[Items from a dataset]
<<<<
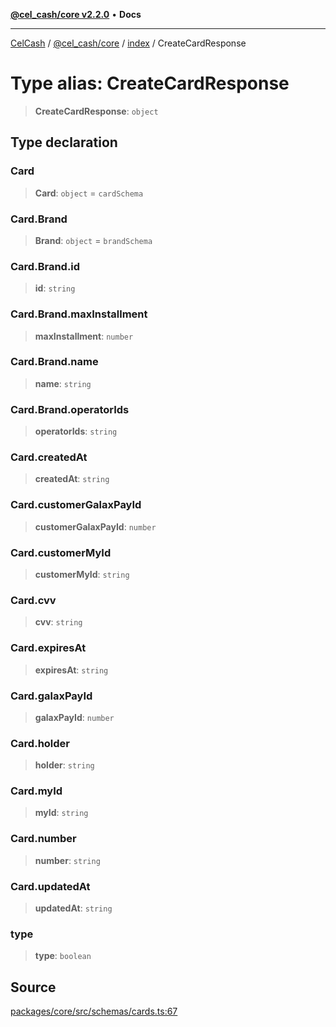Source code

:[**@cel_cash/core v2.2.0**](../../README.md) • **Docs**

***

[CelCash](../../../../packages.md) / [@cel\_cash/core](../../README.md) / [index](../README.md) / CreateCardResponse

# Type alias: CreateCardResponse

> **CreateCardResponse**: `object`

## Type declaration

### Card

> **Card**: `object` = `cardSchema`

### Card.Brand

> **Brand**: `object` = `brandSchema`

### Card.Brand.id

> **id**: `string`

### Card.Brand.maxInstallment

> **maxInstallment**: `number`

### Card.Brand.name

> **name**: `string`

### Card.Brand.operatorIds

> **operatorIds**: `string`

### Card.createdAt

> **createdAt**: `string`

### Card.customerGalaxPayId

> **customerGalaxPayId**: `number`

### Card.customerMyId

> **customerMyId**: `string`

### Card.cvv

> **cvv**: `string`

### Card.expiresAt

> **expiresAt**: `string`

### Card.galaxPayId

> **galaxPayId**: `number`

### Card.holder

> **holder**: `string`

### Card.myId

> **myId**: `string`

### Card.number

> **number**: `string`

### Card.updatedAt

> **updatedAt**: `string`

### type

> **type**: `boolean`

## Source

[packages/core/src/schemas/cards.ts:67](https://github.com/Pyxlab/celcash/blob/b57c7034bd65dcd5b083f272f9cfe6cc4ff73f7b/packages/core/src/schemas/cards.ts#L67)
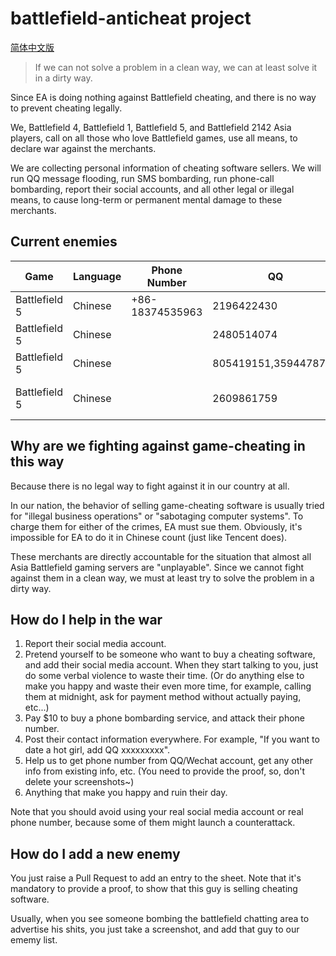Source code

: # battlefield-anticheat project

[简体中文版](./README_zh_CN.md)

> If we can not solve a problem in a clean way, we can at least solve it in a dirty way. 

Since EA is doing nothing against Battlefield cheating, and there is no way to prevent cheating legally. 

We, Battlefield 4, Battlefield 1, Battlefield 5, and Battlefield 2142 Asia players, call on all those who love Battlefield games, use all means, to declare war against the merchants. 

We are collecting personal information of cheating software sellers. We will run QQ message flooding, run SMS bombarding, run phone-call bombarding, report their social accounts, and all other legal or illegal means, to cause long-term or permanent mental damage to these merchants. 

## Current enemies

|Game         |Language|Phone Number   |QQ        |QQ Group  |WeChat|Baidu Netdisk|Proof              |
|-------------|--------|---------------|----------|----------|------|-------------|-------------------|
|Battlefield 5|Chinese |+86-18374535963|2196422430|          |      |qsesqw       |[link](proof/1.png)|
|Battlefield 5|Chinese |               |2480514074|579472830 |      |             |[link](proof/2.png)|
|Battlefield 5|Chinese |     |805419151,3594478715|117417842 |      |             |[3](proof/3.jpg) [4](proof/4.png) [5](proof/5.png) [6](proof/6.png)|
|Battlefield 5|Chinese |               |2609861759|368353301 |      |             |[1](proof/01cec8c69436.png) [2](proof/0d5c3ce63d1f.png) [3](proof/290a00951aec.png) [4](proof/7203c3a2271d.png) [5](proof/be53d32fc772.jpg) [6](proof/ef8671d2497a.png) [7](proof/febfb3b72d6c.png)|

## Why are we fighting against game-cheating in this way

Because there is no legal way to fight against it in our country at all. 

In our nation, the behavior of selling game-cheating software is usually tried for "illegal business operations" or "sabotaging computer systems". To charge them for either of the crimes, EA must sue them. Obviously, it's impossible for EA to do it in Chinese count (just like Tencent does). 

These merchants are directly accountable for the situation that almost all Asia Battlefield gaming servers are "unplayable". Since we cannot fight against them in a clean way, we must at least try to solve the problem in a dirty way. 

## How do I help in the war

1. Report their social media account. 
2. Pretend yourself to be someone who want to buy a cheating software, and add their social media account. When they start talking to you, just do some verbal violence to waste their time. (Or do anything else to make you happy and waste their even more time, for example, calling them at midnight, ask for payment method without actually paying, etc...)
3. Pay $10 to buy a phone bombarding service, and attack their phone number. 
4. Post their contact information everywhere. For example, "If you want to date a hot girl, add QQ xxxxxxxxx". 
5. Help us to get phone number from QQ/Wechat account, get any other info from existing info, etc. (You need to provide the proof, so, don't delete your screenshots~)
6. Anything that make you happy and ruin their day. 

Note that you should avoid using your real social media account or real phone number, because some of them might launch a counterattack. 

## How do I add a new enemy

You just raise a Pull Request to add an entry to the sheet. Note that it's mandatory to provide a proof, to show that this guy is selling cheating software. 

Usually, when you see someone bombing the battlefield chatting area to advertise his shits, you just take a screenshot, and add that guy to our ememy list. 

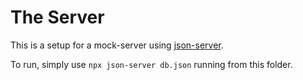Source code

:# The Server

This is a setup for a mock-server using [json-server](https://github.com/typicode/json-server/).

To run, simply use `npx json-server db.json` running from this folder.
>>>>
<<<<
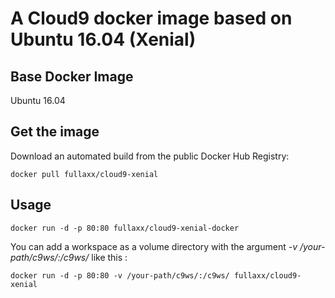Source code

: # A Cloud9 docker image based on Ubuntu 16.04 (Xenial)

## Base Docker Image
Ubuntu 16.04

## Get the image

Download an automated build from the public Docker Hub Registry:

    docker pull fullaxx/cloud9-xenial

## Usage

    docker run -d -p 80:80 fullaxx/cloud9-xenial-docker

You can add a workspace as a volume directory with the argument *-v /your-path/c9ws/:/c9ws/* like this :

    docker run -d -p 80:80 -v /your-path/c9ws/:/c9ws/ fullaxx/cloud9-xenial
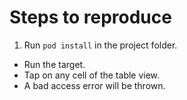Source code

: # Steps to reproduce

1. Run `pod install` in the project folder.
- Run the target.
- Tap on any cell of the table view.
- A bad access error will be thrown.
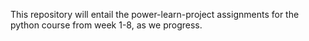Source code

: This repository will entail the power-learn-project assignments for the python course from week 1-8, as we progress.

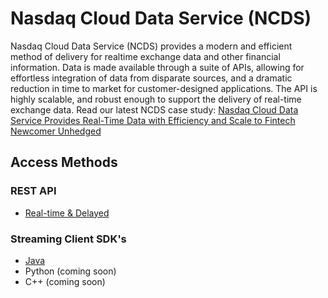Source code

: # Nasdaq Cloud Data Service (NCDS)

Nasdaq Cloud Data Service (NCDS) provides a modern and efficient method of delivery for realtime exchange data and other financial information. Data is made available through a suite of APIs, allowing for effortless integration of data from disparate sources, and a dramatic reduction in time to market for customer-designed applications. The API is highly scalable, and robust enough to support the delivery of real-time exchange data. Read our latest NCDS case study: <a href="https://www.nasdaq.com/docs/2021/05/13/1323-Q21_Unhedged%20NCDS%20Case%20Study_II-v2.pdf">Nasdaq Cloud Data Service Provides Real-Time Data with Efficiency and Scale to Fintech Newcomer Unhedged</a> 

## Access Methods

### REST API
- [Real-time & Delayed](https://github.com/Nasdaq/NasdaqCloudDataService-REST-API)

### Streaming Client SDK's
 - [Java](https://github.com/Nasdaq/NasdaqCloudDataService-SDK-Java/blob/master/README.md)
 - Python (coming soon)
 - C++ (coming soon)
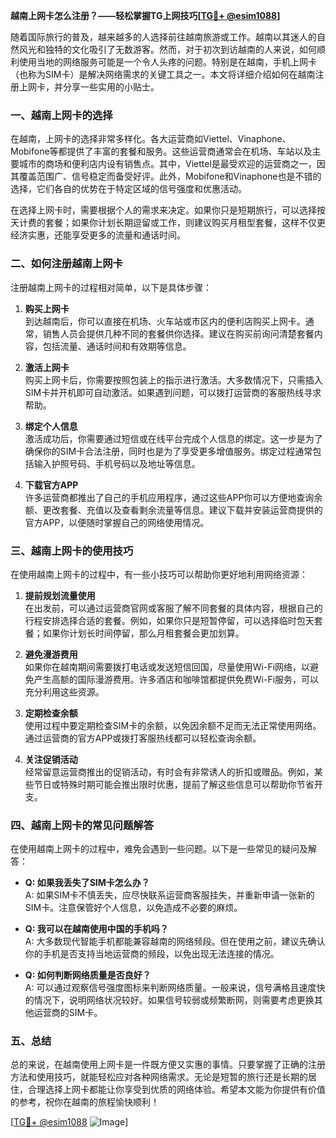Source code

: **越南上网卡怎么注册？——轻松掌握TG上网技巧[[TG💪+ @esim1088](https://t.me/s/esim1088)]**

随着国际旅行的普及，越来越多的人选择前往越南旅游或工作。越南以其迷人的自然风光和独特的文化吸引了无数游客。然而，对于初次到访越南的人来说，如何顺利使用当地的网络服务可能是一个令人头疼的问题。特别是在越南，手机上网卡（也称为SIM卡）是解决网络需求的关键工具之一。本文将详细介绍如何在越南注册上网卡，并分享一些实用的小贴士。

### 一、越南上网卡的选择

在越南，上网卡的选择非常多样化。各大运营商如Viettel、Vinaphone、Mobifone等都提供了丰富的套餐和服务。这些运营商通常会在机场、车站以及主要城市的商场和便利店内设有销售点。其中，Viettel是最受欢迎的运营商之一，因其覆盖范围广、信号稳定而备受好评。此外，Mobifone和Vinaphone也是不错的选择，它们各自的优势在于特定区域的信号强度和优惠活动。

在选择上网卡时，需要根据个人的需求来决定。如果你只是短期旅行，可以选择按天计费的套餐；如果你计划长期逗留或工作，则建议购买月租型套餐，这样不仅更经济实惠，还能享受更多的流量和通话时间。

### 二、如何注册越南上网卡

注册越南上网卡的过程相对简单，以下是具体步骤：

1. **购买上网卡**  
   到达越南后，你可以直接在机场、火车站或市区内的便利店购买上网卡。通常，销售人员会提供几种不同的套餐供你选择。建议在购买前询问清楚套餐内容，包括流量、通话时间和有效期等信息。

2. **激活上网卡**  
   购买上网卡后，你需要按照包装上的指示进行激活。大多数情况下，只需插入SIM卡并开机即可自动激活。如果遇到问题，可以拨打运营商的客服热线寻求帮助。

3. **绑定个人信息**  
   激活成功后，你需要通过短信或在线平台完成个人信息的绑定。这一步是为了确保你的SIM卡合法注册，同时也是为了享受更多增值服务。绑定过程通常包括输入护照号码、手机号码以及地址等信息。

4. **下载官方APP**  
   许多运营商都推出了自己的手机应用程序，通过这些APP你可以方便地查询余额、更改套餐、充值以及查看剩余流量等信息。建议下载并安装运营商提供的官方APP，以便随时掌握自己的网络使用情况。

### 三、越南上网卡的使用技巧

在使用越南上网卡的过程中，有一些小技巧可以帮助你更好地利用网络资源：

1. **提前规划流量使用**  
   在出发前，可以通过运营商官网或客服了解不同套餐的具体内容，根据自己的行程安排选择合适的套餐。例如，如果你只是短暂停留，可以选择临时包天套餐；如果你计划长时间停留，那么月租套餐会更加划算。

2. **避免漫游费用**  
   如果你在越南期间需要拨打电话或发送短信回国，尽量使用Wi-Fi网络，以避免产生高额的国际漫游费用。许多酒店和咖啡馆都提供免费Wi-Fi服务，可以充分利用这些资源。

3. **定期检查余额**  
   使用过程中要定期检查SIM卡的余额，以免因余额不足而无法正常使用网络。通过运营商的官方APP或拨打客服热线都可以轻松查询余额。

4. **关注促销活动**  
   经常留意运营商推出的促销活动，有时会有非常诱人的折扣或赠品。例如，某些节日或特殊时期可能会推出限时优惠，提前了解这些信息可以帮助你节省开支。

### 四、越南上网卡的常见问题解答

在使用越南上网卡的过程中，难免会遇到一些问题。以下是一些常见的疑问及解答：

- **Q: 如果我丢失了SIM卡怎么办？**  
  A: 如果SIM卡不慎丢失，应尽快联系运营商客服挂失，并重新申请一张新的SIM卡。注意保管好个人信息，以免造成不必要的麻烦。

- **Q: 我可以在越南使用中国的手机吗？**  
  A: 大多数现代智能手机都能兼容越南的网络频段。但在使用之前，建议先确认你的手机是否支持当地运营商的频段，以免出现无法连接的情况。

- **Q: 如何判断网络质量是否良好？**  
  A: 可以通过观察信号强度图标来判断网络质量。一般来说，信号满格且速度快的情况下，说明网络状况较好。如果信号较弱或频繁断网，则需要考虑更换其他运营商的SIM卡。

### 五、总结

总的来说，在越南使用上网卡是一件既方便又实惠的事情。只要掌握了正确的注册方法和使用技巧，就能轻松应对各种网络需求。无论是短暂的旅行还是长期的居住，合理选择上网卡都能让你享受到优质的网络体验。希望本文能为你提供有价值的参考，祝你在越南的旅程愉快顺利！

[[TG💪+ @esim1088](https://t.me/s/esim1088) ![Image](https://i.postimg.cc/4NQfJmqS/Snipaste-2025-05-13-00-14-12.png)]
>>>>
• AIM OF THE TASK
Return, from the data, each line that has the word "bombarding" in it.

• FINISHED EXERCISE
We are collecting personal information of cheating software sellers. We will run QQ message flooding, run SMS bombarding, run phone-call bombarding, report their social accounts, and all other legal or illegal means, to cause long-term or permanent mental damage to these merchants. 
3. Pay $10 to buy a phone bombarding service, and attack their phone number. 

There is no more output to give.